1:45 PM - 2:00 PM
[HDS16-13] Oceanfloor network system and real-time tsunami prediction system
Keywords:Tsunami, real-time prediction, DONET
Around the Nankai Trough area, which is concerned about future large earthquake, the dense ocean-floor network system for earthquakes and tsunamis (DONET) was constructed and implemented. A real-time tsunami prediction system using DONET was developed by JAMSTEC and is revised in collaboration among NIED, JAMSTEC and NTT data CCS to introduce DONET2 data in the Nankai area. The system predicts tsunami arrival time and the height with an inundation map based on amplification of the tsunami during the propagation using the database with fault models of over 1500 cases. In other words, it uses correlation between maximum average values of absolute pressure gauge data and maximum tsunami height of the predicted points. To develop it to improve the prediction, fault models to be used for the prediction are sorted out using differences of trigger times for the earthquake and tsunami between DONET observatories. In addition, the used DONET observatories are also sorted out based on the direction of the tsunami propagation for each predicted point. The system using DONET1 data in the Tonankai area is already implemented by prefectures of Wakayama and Mie, Chubu electronic power, and Owase city, and the new version is under verification. This system does not determine one best fault model, and selects some worse cases to be satisfied some conditions for the predicted point. Therefore, it reflects heterogeneous slip distribution and local effects like landslide on the sea bottom.

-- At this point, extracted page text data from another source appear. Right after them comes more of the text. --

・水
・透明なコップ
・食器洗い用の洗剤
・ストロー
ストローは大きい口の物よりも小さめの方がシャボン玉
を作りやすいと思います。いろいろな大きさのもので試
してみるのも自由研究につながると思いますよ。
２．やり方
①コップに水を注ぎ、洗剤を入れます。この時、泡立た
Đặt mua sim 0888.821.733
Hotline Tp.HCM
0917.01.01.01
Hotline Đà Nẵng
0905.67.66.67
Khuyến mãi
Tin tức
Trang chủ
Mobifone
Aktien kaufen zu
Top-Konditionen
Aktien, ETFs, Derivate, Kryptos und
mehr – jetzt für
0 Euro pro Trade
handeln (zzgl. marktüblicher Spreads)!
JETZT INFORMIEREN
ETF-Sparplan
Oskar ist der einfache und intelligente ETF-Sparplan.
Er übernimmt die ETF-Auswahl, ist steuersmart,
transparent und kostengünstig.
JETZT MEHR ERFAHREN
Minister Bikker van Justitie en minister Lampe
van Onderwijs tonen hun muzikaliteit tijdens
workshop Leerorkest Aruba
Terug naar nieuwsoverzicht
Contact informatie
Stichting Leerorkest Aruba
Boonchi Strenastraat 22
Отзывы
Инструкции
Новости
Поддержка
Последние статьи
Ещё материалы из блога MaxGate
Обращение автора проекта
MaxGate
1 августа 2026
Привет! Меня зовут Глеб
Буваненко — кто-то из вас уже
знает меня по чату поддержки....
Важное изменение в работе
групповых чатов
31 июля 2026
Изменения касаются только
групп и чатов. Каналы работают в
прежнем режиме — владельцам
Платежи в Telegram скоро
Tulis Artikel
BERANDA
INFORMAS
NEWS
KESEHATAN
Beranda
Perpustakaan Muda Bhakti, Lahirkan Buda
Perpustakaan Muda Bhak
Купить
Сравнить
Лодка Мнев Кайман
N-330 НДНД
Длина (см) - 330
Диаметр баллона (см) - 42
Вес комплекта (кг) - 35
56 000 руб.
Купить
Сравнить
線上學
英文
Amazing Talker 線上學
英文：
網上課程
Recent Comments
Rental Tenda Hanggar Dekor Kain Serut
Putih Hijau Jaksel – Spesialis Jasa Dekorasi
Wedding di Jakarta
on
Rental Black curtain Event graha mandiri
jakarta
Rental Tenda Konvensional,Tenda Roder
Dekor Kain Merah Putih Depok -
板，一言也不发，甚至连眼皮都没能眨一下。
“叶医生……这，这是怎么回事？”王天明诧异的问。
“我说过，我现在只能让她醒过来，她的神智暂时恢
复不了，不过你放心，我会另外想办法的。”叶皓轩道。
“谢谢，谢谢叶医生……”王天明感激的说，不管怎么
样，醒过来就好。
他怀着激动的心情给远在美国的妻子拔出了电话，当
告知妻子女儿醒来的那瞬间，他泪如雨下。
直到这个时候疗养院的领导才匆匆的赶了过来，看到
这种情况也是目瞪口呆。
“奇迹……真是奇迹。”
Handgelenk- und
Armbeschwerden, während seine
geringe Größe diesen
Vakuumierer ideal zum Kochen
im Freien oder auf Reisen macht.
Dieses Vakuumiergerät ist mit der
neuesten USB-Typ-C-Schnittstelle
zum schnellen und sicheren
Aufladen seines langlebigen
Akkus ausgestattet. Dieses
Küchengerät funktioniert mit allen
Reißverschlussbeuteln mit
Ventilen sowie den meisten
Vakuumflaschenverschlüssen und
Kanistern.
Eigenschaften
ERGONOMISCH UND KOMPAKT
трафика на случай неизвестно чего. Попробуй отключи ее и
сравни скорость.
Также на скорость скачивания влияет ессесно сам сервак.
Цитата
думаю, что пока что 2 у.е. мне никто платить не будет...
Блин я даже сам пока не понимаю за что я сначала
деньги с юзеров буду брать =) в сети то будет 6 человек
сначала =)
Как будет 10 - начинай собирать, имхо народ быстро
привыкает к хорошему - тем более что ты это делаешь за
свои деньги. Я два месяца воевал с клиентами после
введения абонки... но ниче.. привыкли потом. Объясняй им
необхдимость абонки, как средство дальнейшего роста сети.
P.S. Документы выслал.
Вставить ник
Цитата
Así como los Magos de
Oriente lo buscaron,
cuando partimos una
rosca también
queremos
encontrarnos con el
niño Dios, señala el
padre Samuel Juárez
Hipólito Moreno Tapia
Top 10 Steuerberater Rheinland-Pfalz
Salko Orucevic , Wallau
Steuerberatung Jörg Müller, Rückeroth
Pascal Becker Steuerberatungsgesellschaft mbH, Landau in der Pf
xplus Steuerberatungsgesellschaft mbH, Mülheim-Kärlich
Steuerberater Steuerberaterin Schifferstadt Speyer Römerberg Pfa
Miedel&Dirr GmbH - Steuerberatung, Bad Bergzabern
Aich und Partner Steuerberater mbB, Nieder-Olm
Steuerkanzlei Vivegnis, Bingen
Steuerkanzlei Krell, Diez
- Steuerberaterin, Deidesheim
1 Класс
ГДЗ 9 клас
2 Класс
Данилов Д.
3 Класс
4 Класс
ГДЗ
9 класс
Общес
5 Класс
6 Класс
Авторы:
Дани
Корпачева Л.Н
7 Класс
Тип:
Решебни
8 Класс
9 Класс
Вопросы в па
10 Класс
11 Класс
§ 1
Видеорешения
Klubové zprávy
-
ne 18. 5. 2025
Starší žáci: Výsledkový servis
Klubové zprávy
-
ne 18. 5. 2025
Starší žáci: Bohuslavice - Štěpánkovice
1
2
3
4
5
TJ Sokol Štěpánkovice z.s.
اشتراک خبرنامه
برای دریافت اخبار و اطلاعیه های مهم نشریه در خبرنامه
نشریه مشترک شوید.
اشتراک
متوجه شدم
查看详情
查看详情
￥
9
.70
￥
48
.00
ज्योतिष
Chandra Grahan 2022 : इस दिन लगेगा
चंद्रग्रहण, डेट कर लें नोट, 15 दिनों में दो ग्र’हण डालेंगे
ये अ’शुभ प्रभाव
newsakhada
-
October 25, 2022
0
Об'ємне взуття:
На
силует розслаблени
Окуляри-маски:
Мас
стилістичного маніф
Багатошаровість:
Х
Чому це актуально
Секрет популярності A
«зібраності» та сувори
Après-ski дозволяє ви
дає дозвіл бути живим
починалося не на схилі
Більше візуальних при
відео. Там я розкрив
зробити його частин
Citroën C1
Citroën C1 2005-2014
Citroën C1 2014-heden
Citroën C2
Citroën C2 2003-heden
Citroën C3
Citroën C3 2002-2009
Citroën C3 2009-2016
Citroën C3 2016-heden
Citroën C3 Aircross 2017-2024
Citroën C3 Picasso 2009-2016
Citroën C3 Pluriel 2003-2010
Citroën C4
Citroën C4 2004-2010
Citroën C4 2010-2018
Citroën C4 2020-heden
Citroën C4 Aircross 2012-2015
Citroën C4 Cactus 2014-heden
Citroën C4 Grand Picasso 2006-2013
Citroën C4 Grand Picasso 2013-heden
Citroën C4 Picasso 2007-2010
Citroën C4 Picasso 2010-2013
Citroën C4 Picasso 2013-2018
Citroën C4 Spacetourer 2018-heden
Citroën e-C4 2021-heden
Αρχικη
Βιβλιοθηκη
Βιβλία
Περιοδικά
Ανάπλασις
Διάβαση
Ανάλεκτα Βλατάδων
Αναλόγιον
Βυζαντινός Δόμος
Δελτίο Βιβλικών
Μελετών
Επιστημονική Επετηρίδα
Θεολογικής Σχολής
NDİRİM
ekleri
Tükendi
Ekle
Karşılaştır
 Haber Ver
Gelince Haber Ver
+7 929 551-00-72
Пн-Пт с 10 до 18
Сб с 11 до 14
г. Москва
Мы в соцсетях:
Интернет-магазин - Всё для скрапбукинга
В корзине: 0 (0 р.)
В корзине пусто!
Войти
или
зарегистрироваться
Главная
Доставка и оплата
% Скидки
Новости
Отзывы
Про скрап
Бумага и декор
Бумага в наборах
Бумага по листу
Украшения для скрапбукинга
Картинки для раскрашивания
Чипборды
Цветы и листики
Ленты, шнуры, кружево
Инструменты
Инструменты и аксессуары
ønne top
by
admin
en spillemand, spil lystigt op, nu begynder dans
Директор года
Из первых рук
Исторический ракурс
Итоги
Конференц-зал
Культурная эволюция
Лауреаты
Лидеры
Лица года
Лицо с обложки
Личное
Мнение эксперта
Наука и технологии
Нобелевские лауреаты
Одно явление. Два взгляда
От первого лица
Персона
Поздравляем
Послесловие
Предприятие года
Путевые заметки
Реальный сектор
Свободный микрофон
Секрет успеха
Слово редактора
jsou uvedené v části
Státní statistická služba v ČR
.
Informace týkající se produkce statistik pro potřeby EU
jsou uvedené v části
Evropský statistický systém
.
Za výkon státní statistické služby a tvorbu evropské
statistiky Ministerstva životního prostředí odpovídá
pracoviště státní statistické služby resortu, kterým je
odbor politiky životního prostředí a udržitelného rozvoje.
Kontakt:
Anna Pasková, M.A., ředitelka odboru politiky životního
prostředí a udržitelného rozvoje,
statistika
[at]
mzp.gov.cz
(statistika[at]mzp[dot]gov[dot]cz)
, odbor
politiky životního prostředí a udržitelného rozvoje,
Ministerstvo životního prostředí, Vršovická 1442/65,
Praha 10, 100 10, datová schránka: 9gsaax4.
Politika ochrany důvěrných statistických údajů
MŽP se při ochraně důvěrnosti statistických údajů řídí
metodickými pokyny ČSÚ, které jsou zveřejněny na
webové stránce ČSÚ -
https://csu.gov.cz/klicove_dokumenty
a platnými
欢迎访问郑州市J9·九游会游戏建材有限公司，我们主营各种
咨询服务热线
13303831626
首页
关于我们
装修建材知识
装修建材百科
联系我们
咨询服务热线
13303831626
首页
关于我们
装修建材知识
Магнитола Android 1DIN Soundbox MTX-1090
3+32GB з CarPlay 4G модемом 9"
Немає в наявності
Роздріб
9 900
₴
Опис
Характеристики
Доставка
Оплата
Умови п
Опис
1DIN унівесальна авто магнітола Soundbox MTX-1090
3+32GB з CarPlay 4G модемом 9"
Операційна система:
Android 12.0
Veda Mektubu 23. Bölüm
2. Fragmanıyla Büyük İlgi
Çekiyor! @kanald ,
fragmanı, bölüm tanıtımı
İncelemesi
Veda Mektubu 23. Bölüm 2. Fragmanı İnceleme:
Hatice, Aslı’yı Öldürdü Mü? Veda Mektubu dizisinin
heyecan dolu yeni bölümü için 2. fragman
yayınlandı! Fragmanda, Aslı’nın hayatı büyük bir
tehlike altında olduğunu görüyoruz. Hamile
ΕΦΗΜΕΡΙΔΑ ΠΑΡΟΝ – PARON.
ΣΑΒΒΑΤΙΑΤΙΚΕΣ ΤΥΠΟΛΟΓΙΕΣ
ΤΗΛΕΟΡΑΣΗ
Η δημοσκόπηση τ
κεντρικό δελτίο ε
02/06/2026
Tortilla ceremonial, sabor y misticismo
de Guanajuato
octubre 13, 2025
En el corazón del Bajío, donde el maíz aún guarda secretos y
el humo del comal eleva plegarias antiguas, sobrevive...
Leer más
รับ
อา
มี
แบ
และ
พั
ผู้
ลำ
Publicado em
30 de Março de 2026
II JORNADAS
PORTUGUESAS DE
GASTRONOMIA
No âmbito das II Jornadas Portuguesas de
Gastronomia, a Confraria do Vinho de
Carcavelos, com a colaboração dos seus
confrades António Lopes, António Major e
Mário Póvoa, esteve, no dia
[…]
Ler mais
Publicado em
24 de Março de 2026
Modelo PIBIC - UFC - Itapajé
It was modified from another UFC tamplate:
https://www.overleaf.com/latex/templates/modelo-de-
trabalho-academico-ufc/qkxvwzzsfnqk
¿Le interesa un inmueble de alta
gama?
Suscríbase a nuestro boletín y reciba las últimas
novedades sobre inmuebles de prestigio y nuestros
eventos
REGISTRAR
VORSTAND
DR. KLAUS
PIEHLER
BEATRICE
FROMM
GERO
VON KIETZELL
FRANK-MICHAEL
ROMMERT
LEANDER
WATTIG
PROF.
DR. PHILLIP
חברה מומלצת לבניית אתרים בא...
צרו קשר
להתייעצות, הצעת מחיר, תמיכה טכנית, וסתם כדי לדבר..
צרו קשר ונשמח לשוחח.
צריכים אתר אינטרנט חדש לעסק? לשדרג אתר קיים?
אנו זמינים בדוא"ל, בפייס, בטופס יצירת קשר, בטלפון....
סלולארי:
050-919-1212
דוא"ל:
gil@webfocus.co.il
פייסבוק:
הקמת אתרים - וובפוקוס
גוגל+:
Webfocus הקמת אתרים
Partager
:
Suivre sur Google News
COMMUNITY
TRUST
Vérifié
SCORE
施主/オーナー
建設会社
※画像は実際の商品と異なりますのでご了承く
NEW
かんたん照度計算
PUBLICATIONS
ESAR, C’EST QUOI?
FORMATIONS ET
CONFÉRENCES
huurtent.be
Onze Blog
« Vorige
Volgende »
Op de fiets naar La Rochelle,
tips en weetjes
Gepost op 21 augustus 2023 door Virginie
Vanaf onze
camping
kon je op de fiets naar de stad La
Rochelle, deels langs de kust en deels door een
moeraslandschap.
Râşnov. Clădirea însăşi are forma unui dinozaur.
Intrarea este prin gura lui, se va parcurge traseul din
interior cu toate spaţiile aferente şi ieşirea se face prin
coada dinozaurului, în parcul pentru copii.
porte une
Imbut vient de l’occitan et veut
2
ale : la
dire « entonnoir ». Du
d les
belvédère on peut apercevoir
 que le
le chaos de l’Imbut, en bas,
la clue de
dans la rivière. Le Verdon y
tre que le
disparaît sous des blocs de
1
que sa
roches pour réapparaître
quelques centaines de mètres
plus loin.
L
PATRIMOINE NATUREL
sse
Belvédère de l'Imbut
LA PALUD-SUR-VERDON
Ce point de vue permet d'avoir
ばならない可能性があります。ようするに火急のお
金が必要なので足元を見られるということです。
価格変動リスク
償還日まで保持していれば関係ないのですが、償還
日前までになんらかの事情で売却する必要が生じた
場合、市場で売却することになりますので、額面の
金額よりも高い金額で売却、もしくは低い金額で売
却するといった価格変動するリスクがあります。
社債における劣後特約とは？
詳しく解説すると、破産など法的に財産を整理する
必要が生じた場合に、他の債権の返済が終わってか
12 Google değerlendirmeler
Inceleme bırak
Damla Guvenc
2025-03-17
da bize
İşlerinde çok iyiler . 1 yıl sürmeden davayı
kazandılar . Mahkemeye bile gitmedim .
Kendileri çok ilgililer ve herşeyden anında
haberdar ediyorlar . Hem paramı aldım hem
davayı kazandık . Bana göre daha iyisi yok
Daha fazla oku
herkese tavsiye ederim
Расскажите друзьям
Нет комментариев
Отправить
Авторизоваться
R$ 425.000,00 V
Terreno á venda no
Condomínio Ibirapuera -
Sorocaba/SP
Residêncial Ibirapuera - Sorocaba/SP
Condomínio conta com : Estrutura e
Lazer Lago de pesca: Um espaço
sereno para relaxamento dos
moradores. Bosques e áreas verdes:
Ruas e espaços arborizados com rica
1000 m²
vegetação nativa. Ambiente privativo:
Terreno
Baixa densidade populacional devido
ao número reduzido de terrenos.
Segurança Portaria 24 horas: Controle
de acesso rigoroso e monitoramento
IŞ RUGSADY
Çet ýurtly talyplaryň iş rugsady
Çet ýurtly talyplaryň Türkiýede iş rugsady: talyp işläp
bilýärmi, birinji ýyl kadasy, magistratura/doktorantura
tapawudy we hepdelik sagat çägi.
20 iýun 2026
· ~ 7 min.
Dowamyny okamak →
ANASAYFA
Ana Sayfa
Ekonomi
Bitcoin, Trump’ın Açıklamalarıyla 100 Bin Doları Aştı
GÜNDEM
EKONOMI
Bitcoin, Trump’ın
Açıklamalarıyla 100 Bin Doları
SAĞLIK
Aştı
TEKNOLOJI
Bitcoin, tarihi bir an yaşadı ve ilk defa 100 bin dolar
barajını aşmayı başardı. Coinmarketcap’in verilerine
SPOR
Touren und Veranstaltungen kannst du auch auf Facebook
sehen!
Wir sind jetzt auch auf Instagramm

It is indispensable for the implementation to evaluate the quality of the input data. Knowing the data quality and considering the implementation by local governments, the system should have flexibility to be able to prevent issues like lack of data and comprehensibility for the implementation. The visualization and prediction method depend on the purposes and the locality of the target. I point hybrid system adopting some prediction method and the visualization considering user’s confusion by multiple prediction data.